**Problem to work on:** Pull out every line in the data below that contains the word "Which".

**Data:**
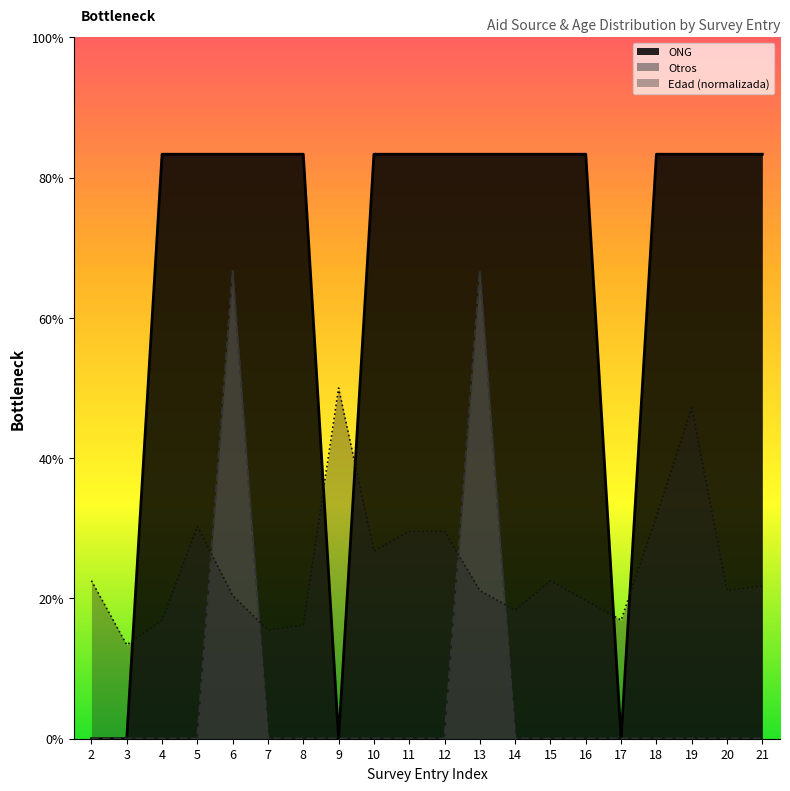

What is the sum of the ONG values at 9 and 20?

0.8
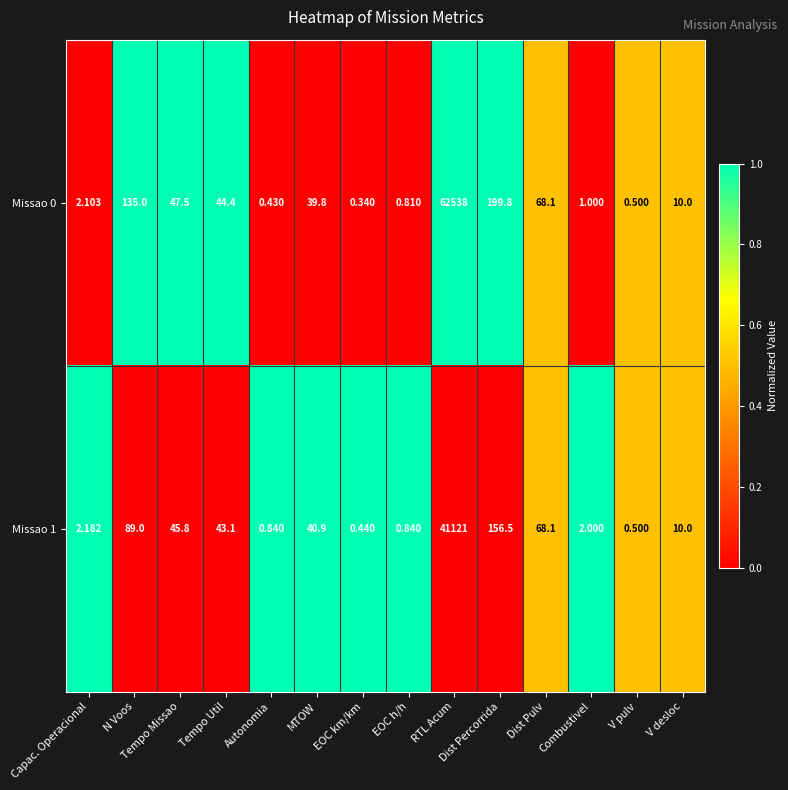

Which series has the largest range (max minus min)?

Missao 0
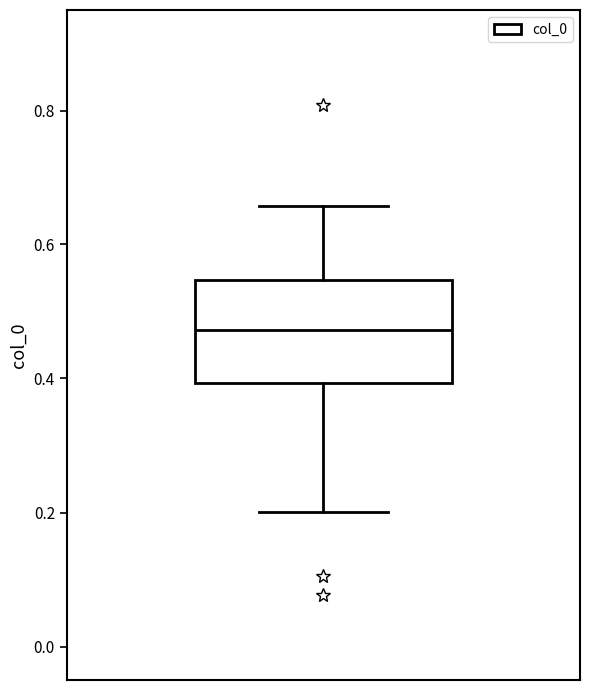

Where does the lower whisker of the box end on the y-axis? The values are not printed on the chart, so give them approximately, as read against the axis.

0.20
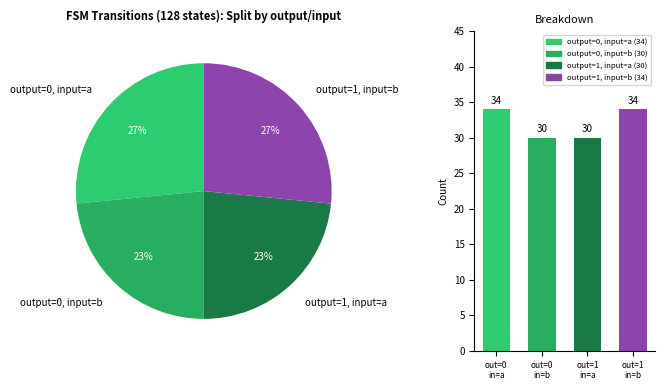

Combined, what portion of the pie is out=0 in=b and out=1 in=b?

50.0%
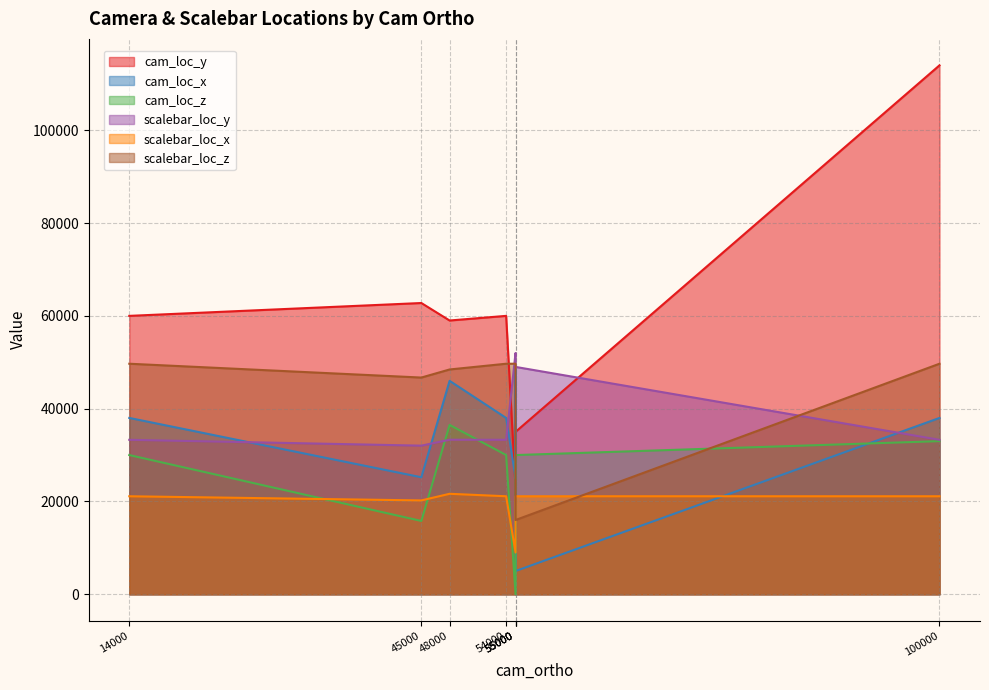

The cam_loc_y series shows 13395 at 55000. True or false?

False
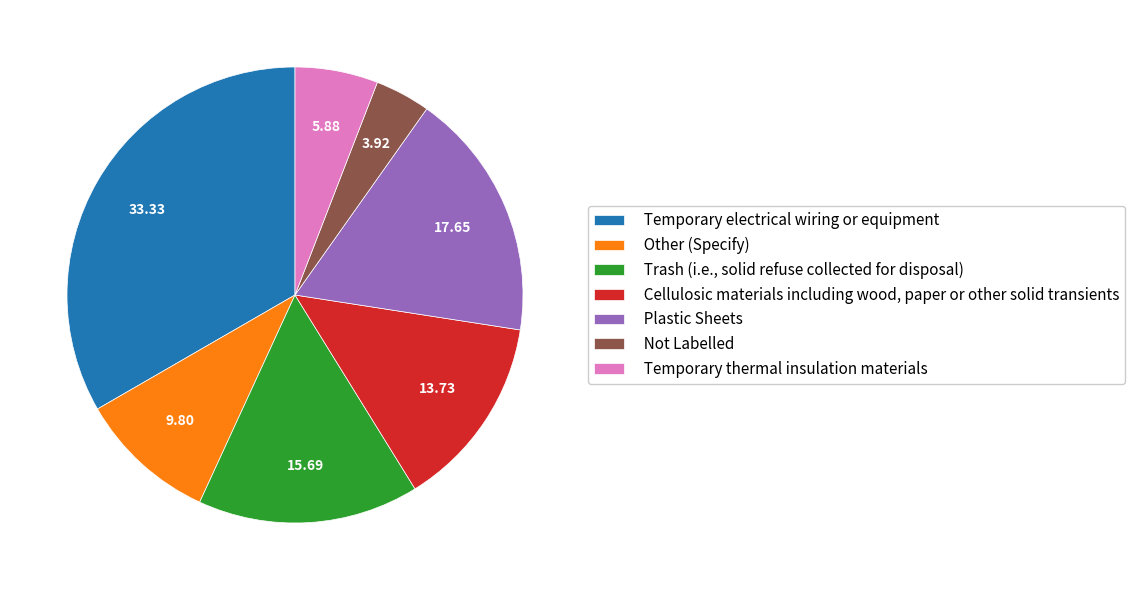

Which slice is the largest?

Temporary electrical wiring or equipment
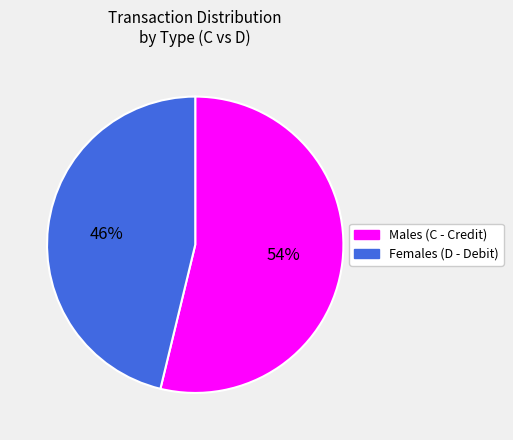

Does any single category account for the majority?

Yes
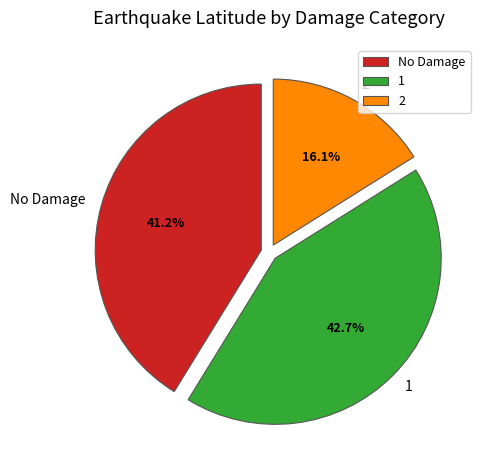

Does 2 represent more than half of the total?

No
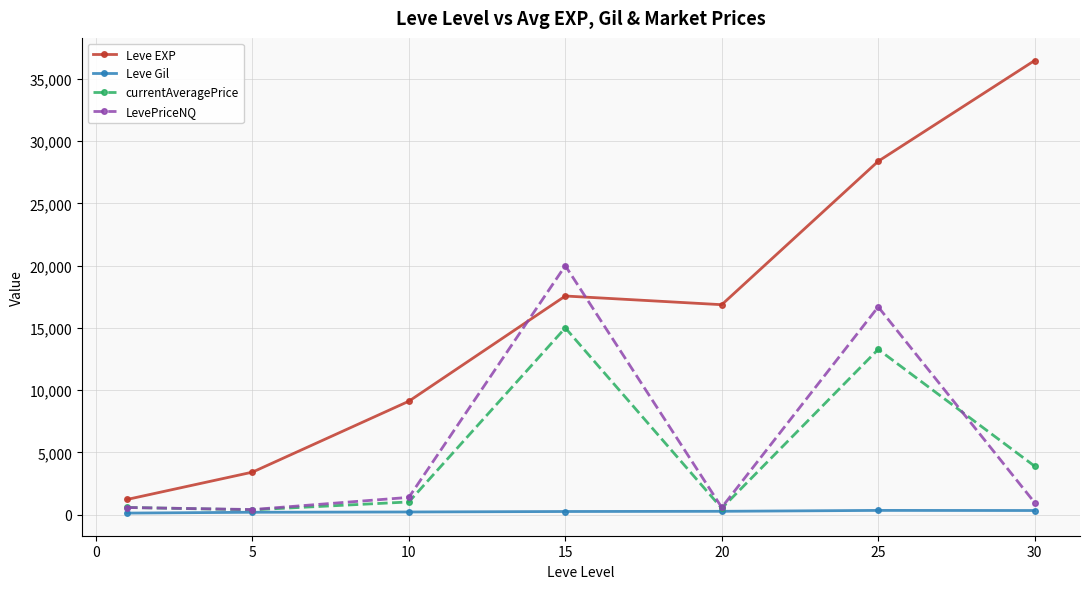

List the series in order of their peak value, lowest first.

Leve Gil, currentAveragePrice, LevePriceNQ, Leve EXP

**Solution:**
Which series has the largest range (max minus min)?
Which slice is the largest?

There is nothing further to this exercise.